On 11/10/2016 21:28, Leon Mlakar wrote:
Ahem ... there should be a book written (I can suggest the title: "The use and abuse of #include directive") about improperly structured #includes ... probably a multi-volume set full of horror stories.
The include order:
1. System/standard header files 2. Other libraries header files 3. Project header files
usually works best, unless there is a very good reason to change it.
One rule of thumb that I try to follow is to include the header file for the current cpp file first, before anything else (except stdafx.h, if you're using that). This helps ensure that the .h file contains all the forward references and/or #includes that are actually required by the interface, which makes it easier to consume elsewhere. (Although you might miss something that's in your stdafx -- but that's not usually an issue unless you're also consuming it from a different project.) ie.
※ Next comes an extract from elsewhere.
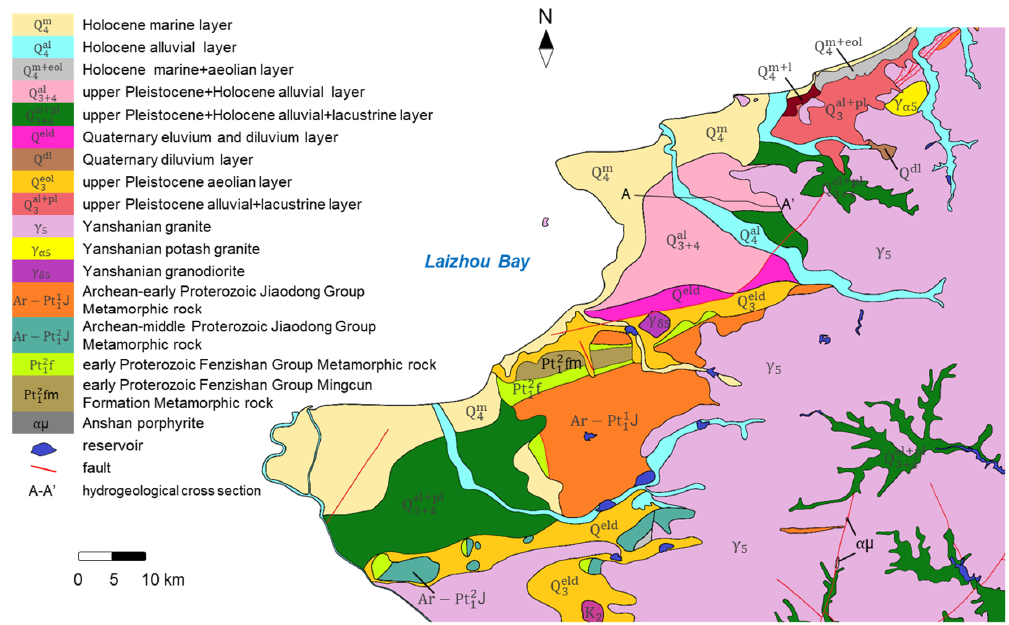
Figure 3. Geological map of the study area.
CoolWidget.cpp has these includes: #include "stdafx.h" #include "CoolWidget.h" #include <other system includes> #include <other library includes> #include "other project includes" Having said that, *properly written* include files should be includable in any order, since they should include what they need to depend on and should be ignored if included more than once. (This is not reality, though.) Where you get tripped up is when some headers try to interfere with others via #defines (eg. settings), or you try to integrate components that disagree in ABI-affecting ways. (I recall a recent thread mentioning issues when trying to use a library that uses Asio in an application that also uses Asio, but with different settings.) I'm interested to see what effects modules have on this, once they exist, since theoretically they're supposed to be immune to being affected by #defines like this and yet some libraries are still going to need to provide ABI-affecting configuration options.